Written task:
Whenever a line of the material contains the string "Крепление", it should be copied.
——
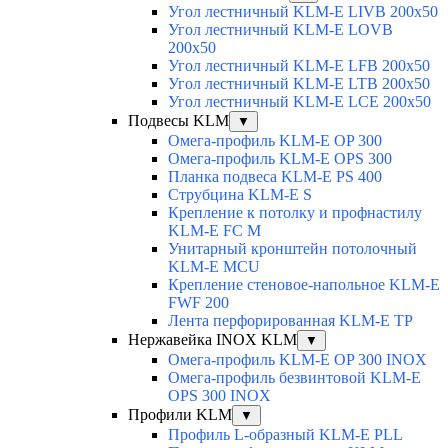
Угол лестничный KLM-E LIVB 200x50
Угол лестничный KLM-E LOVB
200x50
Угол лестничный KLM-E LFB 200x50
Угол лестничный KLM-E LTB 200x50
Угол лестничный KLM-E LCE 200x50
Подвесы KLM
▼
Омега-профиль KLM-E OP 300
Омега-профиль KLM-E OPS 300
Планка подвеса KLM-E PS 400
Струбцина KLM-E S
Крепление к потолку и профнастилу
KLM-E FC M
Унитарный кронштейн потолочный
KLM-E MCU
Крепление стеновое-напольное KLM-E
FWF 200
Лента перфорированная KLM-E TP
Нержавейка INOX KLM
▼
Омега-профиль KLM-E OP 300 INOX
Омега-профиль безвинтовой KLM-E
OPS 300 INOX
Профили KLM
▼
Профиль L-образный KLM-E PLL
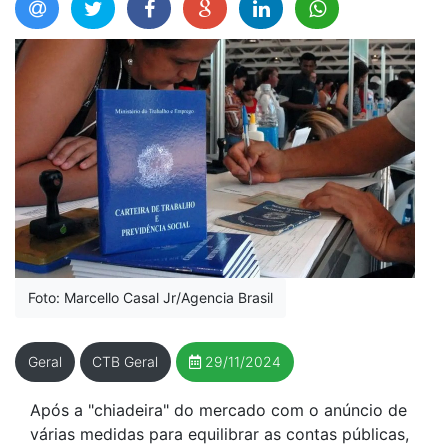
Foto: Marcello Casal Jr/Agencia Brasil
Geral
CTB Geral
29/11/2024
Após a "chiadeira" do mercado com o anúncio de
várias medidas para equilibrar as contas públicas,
——
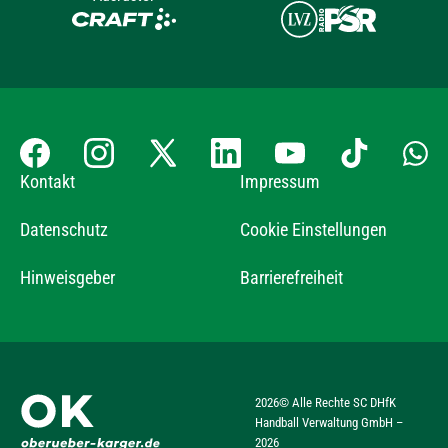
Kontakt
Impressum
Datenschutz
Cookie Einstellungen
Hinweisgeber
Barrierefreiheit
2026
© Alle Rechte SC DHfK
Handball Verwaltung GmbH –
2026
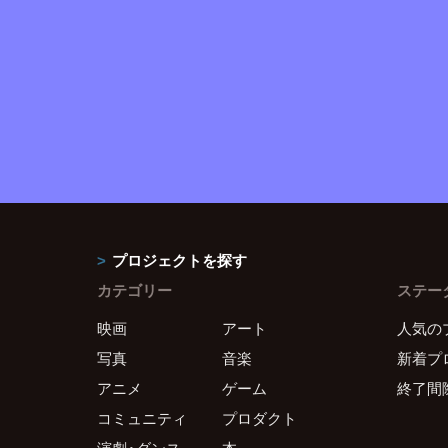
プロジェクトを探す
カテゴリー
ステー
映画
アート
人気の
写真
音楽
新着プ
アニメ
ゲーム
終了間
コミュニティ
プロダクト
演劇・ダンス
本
——
Exercise solution:
Крепление к потолку и профнастилу
Крепление стеновое-напольное KLM-E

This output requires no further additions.